Dive Brief:
- Ares Management, a private equity firm and investment adviser, agreed to pay $1 million to settle charges that it failed to implement a system to prevent the misuse of material nonpublic information, the Securities and Exchange Commission (SEC) announced.
- The firm was charged with having inadequate controls in place when it let an employee participate in trading decisions about a company in its portfolio while that same employee sat on the company's board.
- "Investment advisers and private equity firms that place employees on the boards of public companies bear heightened risks that they will obtain nonpublic material information through their representative occupying dual roles," Anita Bandy, SEC Division of Enforcement associate director.
Dive Insight:
Under the SEC's charge, Ares in 2016 invested several hundred million dollars in a public company through a loan and equity investment that allowed the firm to appoint a senior employee to the company’s board.
The firm's compliance policies failed to account for the special circumstances presented by having an employee serve on the portfolio company's board while that employee continued to participate in trading decisions regarding the portfolio company, the SEC said.
Under the arrangement, Ares obtained potential material nonpublic information about the company, including through Ares’s representative on the company’s board, relating to changes in senior management, adjustments to the company’s hedging strategy, and decisions with respect to the company’s assets, debt, and interest payments.
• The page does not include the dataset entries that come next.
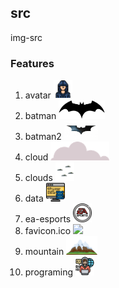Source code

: ## src
img-src
### Features

 1. avatar  <code><img height="30" src="https://raw.githubusercontent.com/julyanto2/src/master/avatar.png"></code>
 2. batman  <code><img height="30" src="https://raw.githubusercontent.com/julyanto2/src/master/Batman.png"></code>
 3. batman2  <code><img height="30" src="https://raw.githubusercontent.com/julyanto2/src/master/batman2.png"></code>
 4. cloud   <code><img height="30" src="https://raw.githubusercontent.com/julyanto2/src/master/cloud.png"></code>
 5. clouds  <code><img height="30" src="https://raw.githubusercontent.com/julyanto2/src/master/clouds.png"></code>
 6. data  <code><img height="30" src="https://raw.githubusercontent.com/julyanto2/src/master/data.png"></code>
 7. ea-esports  <code><img height="30" src="https://raw.githubusercontent.com/julyanto2/src/master/ea-sports.png"></code>
 8. favicon.ico  <code><img height="30" src="https://raw.githubusercontent.com/julyanto2/src/master/favicon.ico"></code>
 9. mountain  <img height="30" src="https://raw.githubusercontent.com/julyanto2/src/master/mountain.png"></code>
10. programing <code><img height="30" src="https://raw.githubusercontent.com/julyanto2/src/master/programing.png"></code>
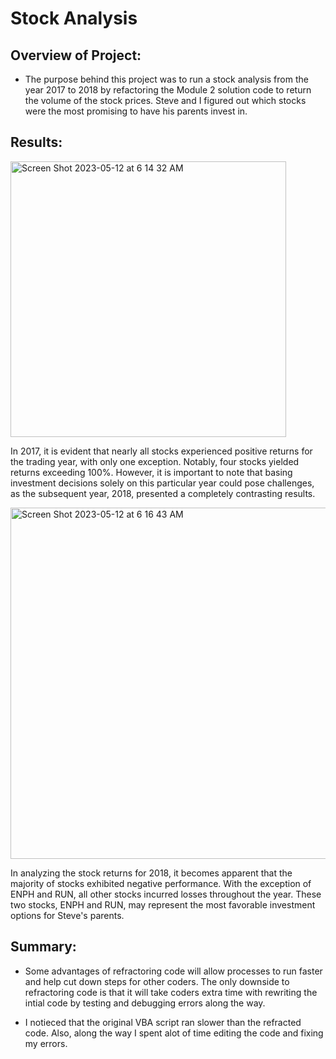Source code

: # Stock Analysis

## Overview of Project:
* The purpose behind this project was to run a stock analysis from the year 2017 to 2018 by refactoring the Module 2 solution code to return the volume of the stock prices. Steve and I figured out which stocks were the most promising to have his parents invest in.

## Results:

<img width="441" alt="Screen Shot 2023-05-12 at 6 14 32 AM" src="https://github.com/JewelIrvin/Stock_Analysis/assets/107570913/44bd292f-6ae7-4a9a-945a-67c35b9bf6cc">

In 2017, it is evident that nearly all stocks experienced positive returns for the trading year, with only one exception. Notably, four stocks yielded returns exceeding 100%. However, it is important to note that basing investment decisions solely on this particular year could pose challenges, as the subsequent year, 2018, presented a completely contrasting results.

<img width="562" alt="Screen Shot 2023-05-12 at 6 16 43 AM" src="https://github.com/JewelIrvin/Stock_Analysis/assets/107570913/0fef0b00-98fe-497e-9341-f6c3cd89d34f">

In analyzing the stock returns for 2018, it becomes apparent that the majority of stocks exhibited negative performance. With the exception of ENPH and RUN, all other stocks incurred losses throughout the year. These two stocks, ENPH and RUN, may represent the most favorable investment options for Steve's parents. 


## Summary:
* Some advantages of refractoring code will allow processes to run faster and help cut down steps for other coders.  The only downside to refractoring code is that it will take coders extra time with rewriting the intial code by testing and debugging errors along the way.

* I notieced that the original VBA script ran slower than the refracted code. Also, along the way I spent alot of time editing the code and fixing my errors.

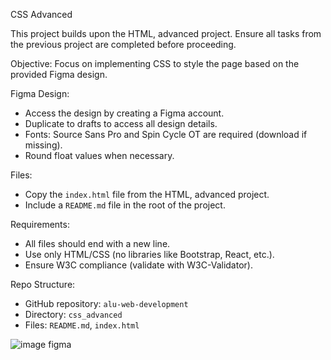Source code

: CSS Advanced

This project builds upon the HTML, advanced project. Ensure all tasks from the previous project are completed before proceeding.

Objective: Focus on implementing CSS to style the page based on the provided Figma design.

Figma Design:
- Access the design by creating a Figma account.
- Duplicate to drafts to access all design details.
- Fonts: Source Sans Pro and Spin Cycle OT are required (download if missing).
- Round float values when necessary.

Files:
- Copy the `index.html` file from the HTML, advanced project.
- Include a `README.md` file in the root of the project.

Requirements:
- All files should end with a new line.
- Use only HTML/CSS (no libraries like Bootstrap, React, etc.).
- Ensure W3C compliance (validate with W3C-Validator).

Repo Structure:
- GitHub repository: `alu-web-development`
- Directory: `css_advanced`
- Files: `README.md`, `index.html`

![image figma](https://github.com/Yvette334/alu-web-development/blob/master/html_advanced/images/hp.png)
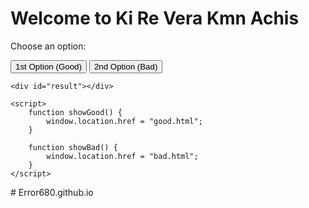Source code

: <!DOCTYPE html>
<html lang="en">
<head>
    <meta charset="UTF-8">
    <meta name="viewport" content="width=device-width, initial-scale=1.0">
    <title>Ki Re Vera Kmn Achis</title>
</head>
<body>
    <h1>Welcome to Ki Re Vera Kmn Achis</h1>
    <p>Choose an option:</p>
    <button onclick="showGood()">1st Option (Good)</button>
    <button onclick="showBad()">2nd Option (Bad)</button>

    <div id="result"></div>

    <script>
        function showGood() {
            window.location.href = "good.html";
        }

        function showBad() {
            window.location.href = "bad.html";
        }
    </script>
</body>
</html># Error680.github.io
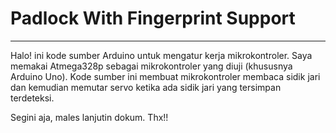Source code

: <h1>Padlock With Fingerprint Support</h1>
<hr/>

<p>Halo! ini kode sumber Arduino untuk mengatur kerja mikrokontroler.
Saya memakai Atmega328p sebagai mikrokontroler yang diuji (khususnya Arduino Uno).
Kode sumber ini membuat mikrokontroler membaca sidik jari dan kemudian memutar servo
ketika ada sidik jari yang tersimpan terdeteksi.</p>

<p>Segini aja, males lanjutin dokum. Thx!!</p>
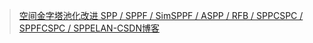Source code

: >[空间金字塔池化改进 SPP / SPPF / SimSPPF / ASPP / RFB / SPPCSPC / SPPFCSPC / SPPELAN-CSDN博客](https://blog.csdn.net/weixin_43694096/article/details/126354660)

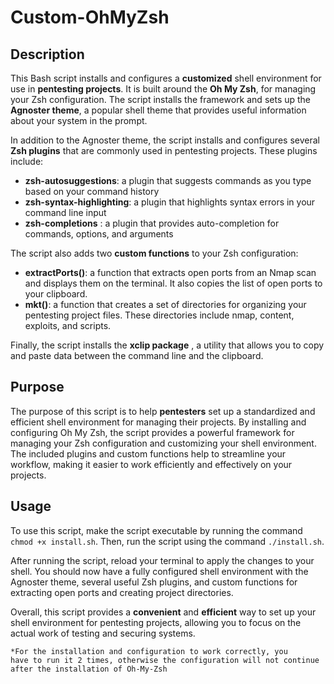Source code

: <h1><strong>Custom-OhMyZsh</strong>
</h1><h2>Description</h2>
<p>This Bash script installs and configures a <strong>customized</strong> shell environment for use in <strong>pentesting projects</strong>. 
It is built around the <strong>Oh My Zsh</strong>, for managing your Zsh configuration. 
The script installs the framework and sets up the <strong>Agnoster theme</strong>, a popular shell theme that provides useful information about your system in the prompt.</p>
<p>In addition to the Agnoster theme, the script installs and configures several <strong>Zsh plugins</strong> that are commonly used in pentesting projects. 
These plugins include:</p><ul><li><strong>zsh-autosuggestions</strong>: a plugin that suggests commands as you type based on your command history</li>
<li><strong>zsh-syntax-highlighting</strong>: a plugin that highlights syntax errors in your command line input</li><li><strong>zsh-completions</strong>
: a plugin that provides auto-completion for commands, options, and arguments</li></ul><p>The script also adds two <strong>custom functions</strong>
to your Zsh configuration:</p><ul><li><strong>extractPorts()</strong>: a function that extracts open ports from an Nmap scan and displays them on the terminal. 
It also copies the list of open ports to your clipboard.</li><li><strong>mkt()</strong>: a function that creates a set of directories for organizing your 
pentesting project files. These directories include nmap, content, exploits, and scripts.</li></ul><p>Finally, the script installs the <strong>xclip package</strong>
, a utility that allows you to copy and paste data between the command line and the clipboard.</p><h2>Purpose</h2><p>The purpose of this script is to help 
<strong>pentesters</strong> set up a standardized and efficient shell environment for managing their projects. By installing and configuring Oh My Zsh, 
the script provides a powerful framework for managing your Zsh configuration and customizing your shell environment. The included plugins and custom functions 
help to streamline your workflow, making it easier to work efficiently and effectively on your projects.</p><h2>Usage</h2><p>To use this script, make the script executable by running the command <code>chmod +x install.sh</code>. Then, run the script using the command <code>./install.sh</code>.</p><p>After running the script, reload your terminal to apply 
the changes to your shell. You should now have a fully configured shell environment with the Agnoster theme, several useful Zsh plugins, and custom functions 
for extracting open ports and creating project directories.</p><p>Overall, this script provides a <strong>convenient</strong> and <strong>efficient</strong> 
way to set up your shell environment for pentesting projects, allowing you to focus on the actual work of testing and securing systems.</p>



<code>*For the installation and configuration to work correctly, you have to run it 2 times, otherwise the configuration will not continue after the installation of Oh-My-Zsh</code>
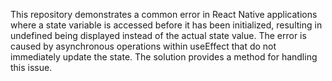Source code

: This repository demonstrates a common error in React Native applications where a state variable is accessed before it has been initialized, resulting in undefined being displayed instead of the actual state value.  The error is caused by asynchronous operations within useEffect that do not immediately update the state. The solution provides a method for handling this issue.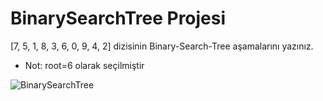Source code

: # BinarySearchTree Projesi

[7, 5, 1, 8, 3, 6, 0, 9, 4, 2] dizisinin Binary-Search-Tree aşamalarını yazınız.

* Not: root=6 olarak seçilmiştir


![BinarySearchTree](https://user-images.githubusercontent.com/101055649/156931316-5d2b6345-8cd4-4a27-8fba-a87c9a5ed800.jpg)
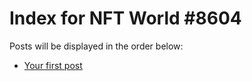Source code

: # Index for NFT World #8604
Posts will be displayed in the order below:

- [Your first post](./001-first.md)

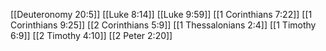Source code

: [[Deuteronomy 20:5]]
[[Luke 8:14]]
[[Luke 9:59]]
[[1 Corinthians 7:22]]
[[1 Corinthians 9:25]]
[[2 Corinthians 5:9]]
[[1 Thessalonians 2:4]]
[[1 Timothy 6:9]]
[[2 Timothy 4:10]]
[[2 Peter 2:20]]
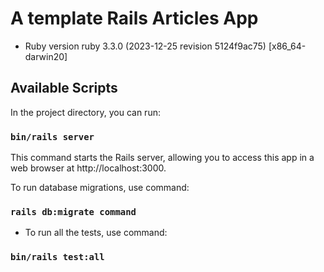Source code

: # A template Rails Articles App 

* Ruby version
ruby 3.3.0 (2023-12-25 revision 5124f9ac75) [x86_64-darwin20]

## Available Scripts

In the project directory, you can run:

### `bin/rails server`

This command starts the Rails server, allowing you 
to access this app in a web browser at http://localhost:3000.

To run database migrations, use command:

### `rails db:migrate command`

* To run all the tests, use command:

### `bin/rails test:all`

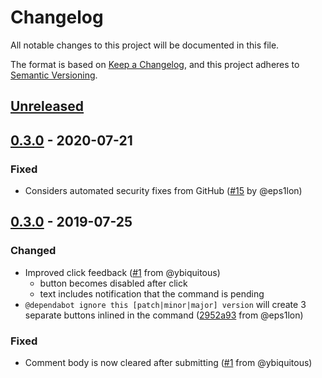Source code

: # Changelog
All notable changes to this project will be documented in this file.

The format is based on [Keep a Changelog](https://keepachangelog.com/en/1.0.0/),
and this project adheres to [Semantic Versioning](https://semver.org/spec/v2.0.0.html).

## [Unreleased]

## [0.3.0] - 2020-07-21
### Fixed
 - Considers automated security fixes from GitHub ([#15] by @eps1lon)

## [0.3.0] - 2019-07-25
### Changed
 - Improved click feedback ([#1] from @ybiquitous)
   - button becomes disabled after click
   - text includes notification that the command is pending
 - `@dependabot ignore this [patch|minor|major] version` will create 3 separate buttons inlined in the command ([2952a93] from @eps1lon)

### Fixed
 - Comment body is now cleared after submitting ([#1] from @ybiquitous)
 
[#15]: https://github.com/eps1lon/dependabot-clickable-commands/pull/15
[#1]: https://github.com/eps1lon/dependabot-clickable-commands/pull/1
[2952a93]: https://github.com/eps1lon/dependabot-clickable-commands/commit/2952a93cd12e70f7d27c77803626abdad3914209

[Unreleased]: https://github.com/eps1lon/dependabot-clickable-commands/compare/v0.3.0...HEAD
[0.3.0]: https://github.com/eps1lon/dependabot-clickable-commands/compare/v0.2.0...0.3.0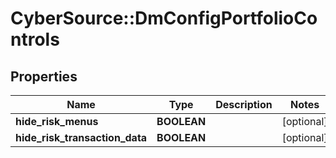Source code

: # CyberSource::DmConfigPortfolioControls

## Properties
Name | Type | Description | Notes
------------ | ------------- | ------------- | -------------
**hide_risk_menus** | **BOOLEAN** |  | [optional] 
**hide_risk_transaction_data** | **BOOLEAN** |  | [optional] 



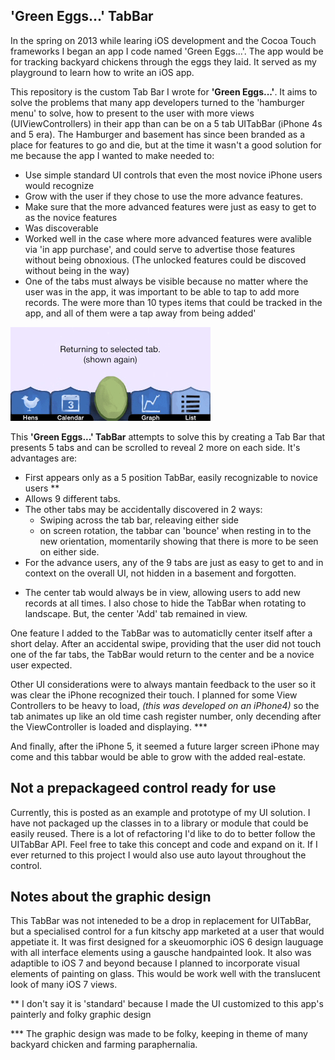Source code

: 'Green Eggs...' TabBar
------------------------

In the spring on 2013 while learing iOS development and the Cocoa Touch frameworks I began an app I code named 'Green Eggs...'.  The app would be for tracking backyard chickens through the eggs they laid. It served as my playground to learn how to write an iOS app.

This repository is the custom Tab Bar I wrote for **'Green Eggs...'**.  It aims to solve the problems that many app developers turned to the 'hamburger menu' to solve, how to present to the user with more views (UIViewControllers) in their app than can be on a 5 tab UITabBar (iPhone 4s and 5 era).  The Hamburger and basement has since been branded as a place for features to go and die, but at the time it wasn't a good solution for me because the app I wanted to make needed to:

* Use simple standard UI controls that even the most novice iPhone users would recognize
* Grow with the user if they chose to use the more advance features.
* Make sure that the more advanced features were just as easy to get to as the novice features
* Was discoverable
* Worked well in the case where more advanced features were avalible via 'in app purchase', and could serve to advertise those features without being obnoxious. (The unlocked features could be discoved without being in the way)
* One of the tabs must always be visible because no matter where the user was in the app, it was important to be able to tap to add more records. The were more than 10 types items that could be tracked in the app, and all of them were a tap away from being added'

![screenshot](https://github.com/briancordanyoung/Green-Eggs-TabBar/blob/master/Green-Eggs-TabBar.gif)

This **'Green Eggs...' TabBar** attempts to solve this by creating a Tab Bar that presents 5 tabs and can be scrolled to reveal 2 more on each side.  It's advantages are:

* First appears only as a 5 position TabBar, easily recognizable to novice users ** 
* Allows 9 different tabs.
* The other tabs may be accidentally discovered in 2 ways: 
	* Swiping across the tab bar, releaving either side
	* on screen rotation, the tabbar can 'bounce' when resting in to the new orientation, momentarily showing that there is more to be seen on either side.
* For the advance users, any of the 9 tabs are just as easy to get to and in context on the overall UI, not hidden in a basement and forgotten.
<!-- * In keeping with the kitschiness of the app I hand a third discovery method planned. When there is very little data to be displayed, a animated illustration of a chicken would be visible behind/undernearth many on the table views in various view controllers on some tabs. The animated chicken would at times when the iphone ideal, peck at the egg, making the whole tabbar slightly shift and bounce back in to place. -->

* The center tab would always be in view, allowing users to add new records at all times.  I also chose to hide the TabBar when rotating to landscape.  But, the center 'Add' tab remained in view.

One feature I added to the TabBar was to automaticlly center itself after a short delay.  After an accidental swipe, providing that the user did not touch one of the far tabs, the TabBar would return to the center and be a novice user expected.

Other UI considerations were to always mantain feedback to the user so it was clear the iPhone recognized their touch.  I planned for some View Controllers to be heavy to load, *(this was developed on an iPhone4)* so the tab animates up like an old time cash register number, only decending after the ViewController is loaded and displaying. ***

And finally, after the iPhone 5, it seemed a future larger screen iPhone may come and this tabbar would be able to grow with the added real-estate.

Not a prepackageed control ready for use
--------------------------------

Currently, this is posted as an example and prototype of my UI solution.  I have not packaged up the classes in to a library or module that could be easily reused.  There is a lot of refactoring I'd like to do to better follow the UITabBar API.  Feel free to take this concept and code and expand on it.  If I ever returned to this project I would also use auto layout throughout the control.

Notes about the graphic design
--------------------------------
This TabBar was not inteneded to be a drop in replacement for UITabBar, but a specialised control for a fun kitschy app marketed at a user that would appetiate it.  It was first designed for a skeuomorphic iOS 6 design lauguage with all interface elements using a gausche handpainted look.  It also was adaptible to iOS 7 and beyond because I planned to incorporate visual elements of painting on glass.  This would be work well with the translucent look of many iOS 7 views.


** I don't say it is 'standard' because I made the UI customized to this app's painterly and folky graphic design

*** The graphic design was made to be folky, keeping in theme of many backyard chicken and farming paraphernalia.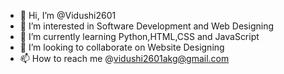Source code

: - 👋 Hi, I’m @Vidushi2601
- 👀 I’m interested in Software Development and Web Designing
- 🌱 I’m currently learning Python,HTML,CSS and JavaScript
- 💞️ I’m looking to collaborate on Website Designing
- 📫 How to reach me @vidushi2601akg@gmail.com

<!---
Vidushi2601/Vidushi2601 is a ✨ special ✨ repository because its `README.md` (this file) appears on your GitHub profile.
You can click the Preview link to take a look at your changes.
--->
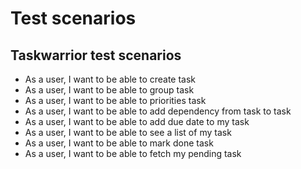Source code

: # Test scenarios

## Taskwarrior test scenarios
- As a user, I want to be able to create task
- As a user, I want to be able to group task
- As a user, I want to be able to priorities task
- As a user, I want to be able to add dependency from task to task
- As a user, I want to be able to add due date to my task
- As a user, I want to be able to see a list of my task
- As a user, I want to be able to mark done task
- As a user, I want to be able to fetch my pending task 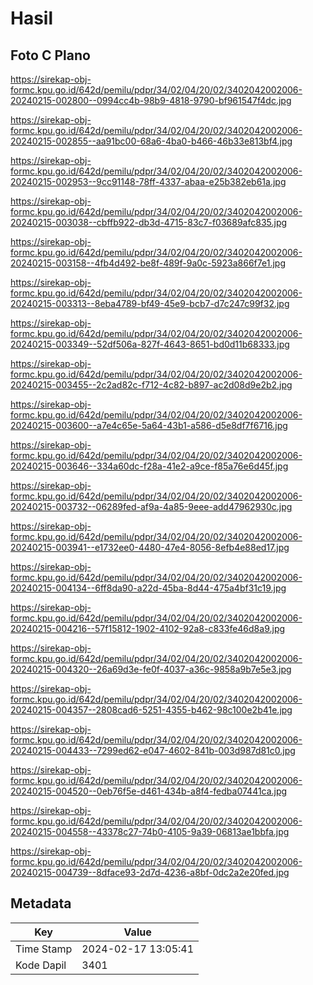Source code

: # Hasil

## Foto C Plano

https://sirekap-obj-formc.kpu.go.id/642d/pemilu/pdpr/34/02/04/20/02/3402042002006-20240215-002800--0994cc4b-98b9-4818-9790-bf961547f4dc.jpg

https://sirekap-obj-formc.kpu.go.id/642d/pemilu/pdpr/34/02/04/20/02/3402042002006-20240215-002855--aa91bc00-68a6-4ba0-b466-46b33e813bf4.jpg

https://sirekap-obj-formc.kpu.go.id/642d/pemilu/pdpr/34/02/04/20/02/3402042002006-20240215-002953--9cc91148-78ff-4337-abaa-e25b382eb61a.jpg

https://sirekap-obj-formc.kpu.go.id/642d/pemilu/pdpr/34/02/04/20/02/3402042002006-20240215-003038--cbffb922-db3d-4715-83c7-f03689afc835.jpg

https://sirekap-obj-formc.kpu.go.id/642d/pemilu/pdpr/34/02/04/20/02/3402042002006-20240215-003158--4fb4d492-be8f-489f-9a0c-5923a866f7e1.jpg

https://sirekap-obj-formc.kpu.go.id/642d/pemilu/pdpr/34/02/04/20/02/3402042002006-20240215-003313--8eba4789-bf49-45e9-bcb7-d7c247c99f32.jpg

https://sirekap-obj-formc.kpu.go.id/642d/pemilu/pdpr/34/02/04/20/02/3402042002006-20240215-003349--52df506a-827f-4643-8651-bd0d11b68333.jpg

https://sirekap-obj-formc.kpu.go.id/642d/pemilu/pdpr/34/02/04/20/02/3402042002006-20240215-003455--2c2ad82c-f712-4c82-b897-ac2d08d9e2b2.jpg

https://sirekap-obj-formc.kpu.go.id/642d/pemilu/pdpr/34/02/04/20/02/3402042002006-20240215-003600--a7e4c65e-5a64-43b1-a586-d5e8df7f6716.jpg

https://sirekap-obj-formc.kpu.go.id/642d/pemilu/pdpr/34/02/04/20/02/3402042002006-20240215-003646--334a60dc-f28a-41e2-a9ce-f85a76e6d45f.jpg

https://sirekap-obj-formc.kpu.go.id/642d/pemilu/pdpr/34/02/04/20/02/3402042002006-20240215-003732--06289fed-af9a-4a85-9eee-add47962930c.jpg

https://sirekap-obj-formc.kpu.go.id/642d/pemilu/pdpr/34/02/04/20/02/3402042002006-20240215-003941--e1732ee0-4480-47e4-8056-8efb4e88ed17.jpg

https://sirekap-obj-formc.kpu.go.id/642d/pemilu/pdpr/34/02/04/20/02/3402042002006-20240215-004134--6ff8da90-a22d-45ba-8d44-475a4bf31c19.jpg

https://sirekap-obj-formc.kpu.go.id/642d/pemilu/pdpr/34/02/04/20/02/3402042002006-20240215-004216--57f15812-1902-4102-92a8-c833fe46d8a9.jpg

https://sirekap-obj-formc.kpu.go.id/642d/pemilu/pdpr/34/02/04/20/02/3402042002006-20240215-004320--26a69d3e-fe0f-4037-a36c-9858a9b7e5e3.jpg

https://sirekap-obj-formc.kpu.go.id/642d/pemilu/pdpr/34/02/04/20/02/3402042002006-20240215-004357--2808cad6-5251-4355-b462-98c100e2b41e.jpg

https://sirekap-obj-formc.kpu.go.id/642d/pemilu/pdpr/34/02/04/20/02/3402042002006-20240215-004433--7299ed62-e047-4602-841b-003d987d81c0.jpg

https://sirekap-obj-formc.kpu.go.id/642d/pemilu/pdpr/34/02/04/20/02/3402042002006-20240215-004520--0eb76f5e-d461-434b-a8f4-fedba07441ca.jpg

https://sirekap-obj-formc.kpu.go.id/642d/pemilu/pdpr/34/02/04/20/02/3402042002006-20240215-004558--43378c27-74b0-4105-9a39-06813ae1bbfa.jpg

https://sirekap-obj-formc.kpu.go.id/642d/pemilu/pdpr/34/02/04/20/02/3402042002006-20240215-004739--8dface93-2d7d-4236-a8bf-0dc2a2e20fed.jpg


## Metadata

| Key        | Value               |
| ---------- | ------------------- |
| Time Stamp | 2024-02-17 13:05:41 |
| Kode Dapil | 3401                |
After receiving this information, Ares purchased over 1 million shares of the company’s common stock, 17% of the publicly available shares.
The firm took these actions without requiring its compliance staff, prior to approving the trades, to sufficiently inquire and document whether the board representative and members of his Ares team possessed material nonpublic information relating to the portfolio company.
"It is critical for firms like Ares to have proper policies and procedures in place to address these risks and prevent the misuse of information obtained under these special circumstances," Bandy said.
Under the settlement, Ares neither admitted nor denied it violated compliance requirements of the Investment Advisers Act of 1940.